Following France's Vanity of the Bonfires principle of mealy-mouthed acquiescence to “youth” violence:
Prime Minister Paul Martin said feelings of hopelessness and alienation plaguing youth in Toronto's troubled areas must be dealt with.

"Yesterday's shootings in Toronto serve as a painful reminder that we cannot take our peace or our understanding for granted," Martin said during a Hanukkah celebration in Montreal.

"I think more than anything else, they demonstrate what are in fact the consequences of exclusion. I was in Toronto not long ago and met with a number of members of communities in the Jane and Finch area … and the young people talked to me about the void in their lives, and what hopelessness and exclusion can bring."
The condescension is as palpable as the narcissism is ingrained.
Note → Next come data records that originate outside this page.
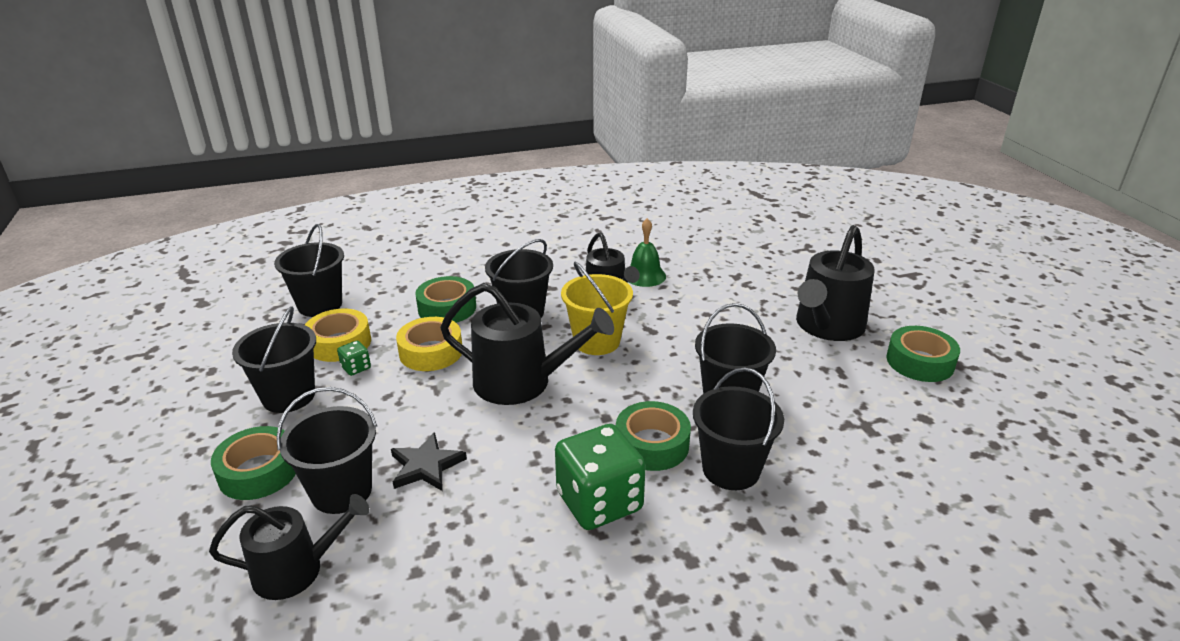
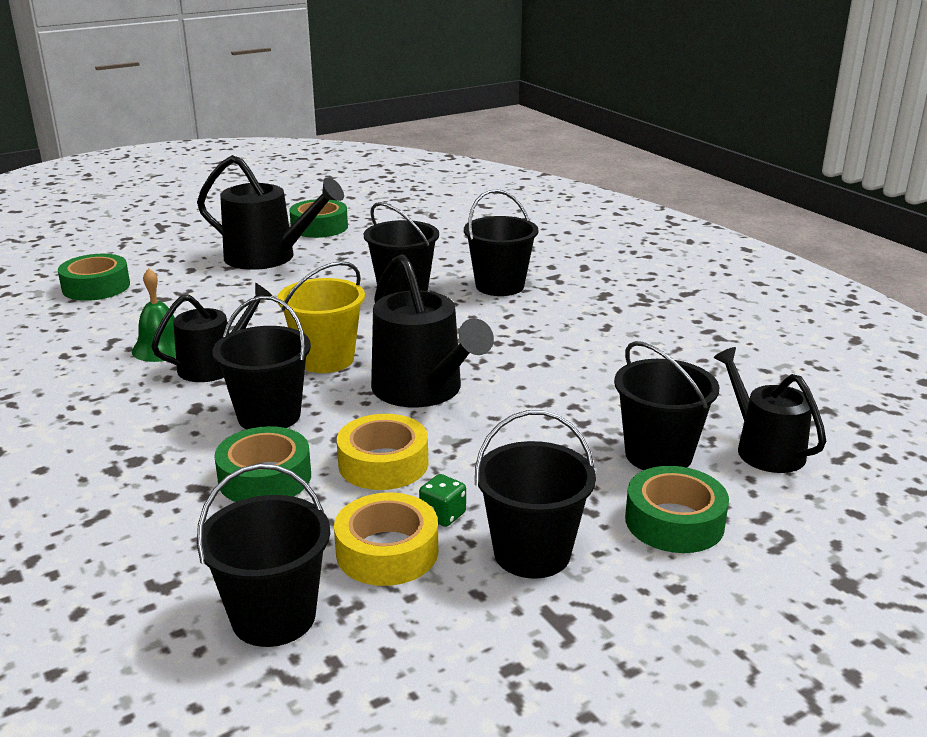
camera: 105 degrees left, 5 degrees down
black star [391,432,467,491] -> none
black watering can [440,283,614,405] -> black watering can turned 150 degrees clockwise [371,254,494,407]
green dice [555,424,646,530] -> none
green tape [616,401,691,471] -> green tape moved to [58,254,130,301]

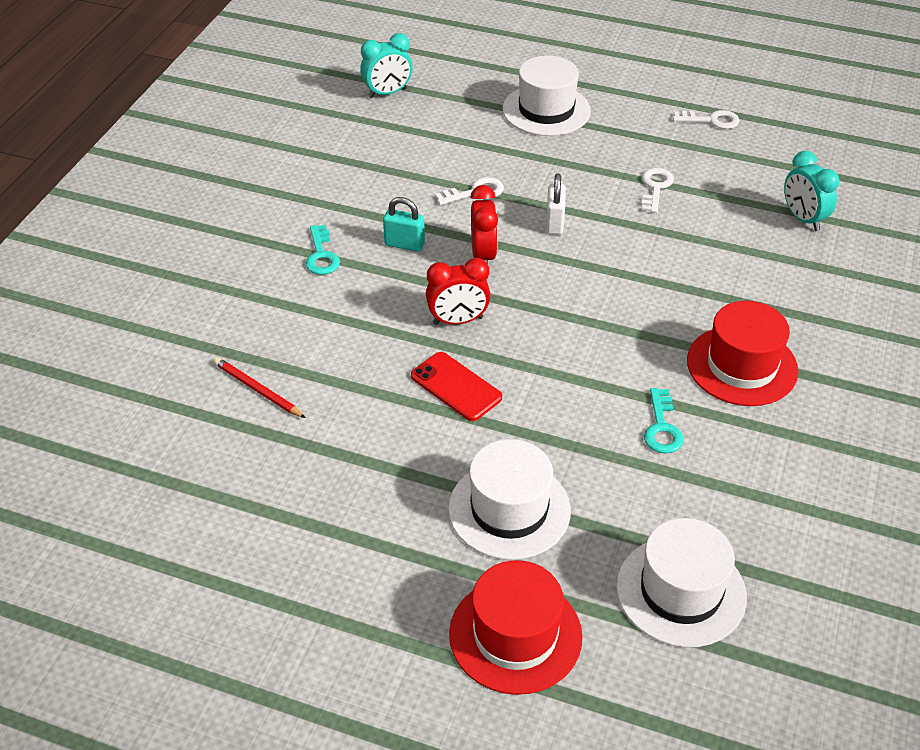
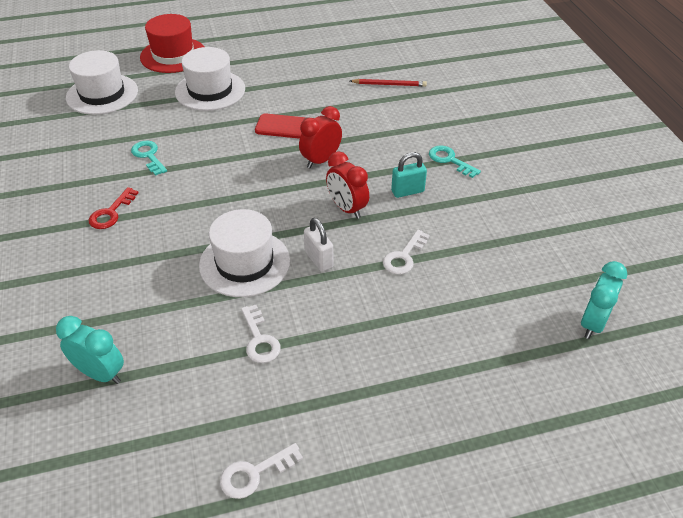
camera: 145 degrees right, 0 degrees up
white hat [503,56,591,136] -> white hat moved to [199,209,290,297]
red hat [687,301,799,406] -> red key [89,187,139,229]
It couldn’t be elitist discouragement of assimilation of conscience, or welfare policies that make work optional that have reduced opportunity, initiative and a sense of community. “Our programs are right; we just haven’t had enough of them.”

Mark Steyn nails it:
Like many enlightened western leaders, the Canadian Prime Minister will be congratulating himself on his boundless tolerance even as the forces of intolerance consume him.
Please, read Steyn’s entire article It’s the demography, stupid.

Paul Martin was right about one thing, though, Canada can no longer take peace for granted. The decreasing homogeneity of population has been harmonized with a calculated elevation of multi-culturalism and its handmaiden, moral relativism. The reasons for “exclusion” may be debatable, but the mind-set of Toronto’s street thugs is not.

If Canadians think allowing guns to be smuggled in from the United States is a bigger security problem than protecting Islamofascist travel arrangements and health care; if they think murderous amoral thugs, imported or otherwise, will be affected by more gun control laws; if they believe that their federal government can somehow fill the “voids” in those gangsta lives; if they think their problems are not subject to their own control because those problems originate in the United States - and they are looking for ways to display Canada’s disdain for George Bush – then they should vote Liberal on January 23rd.

If it doesn’t work out, they can always blame the results on Michael Moore and Noam Chomsky.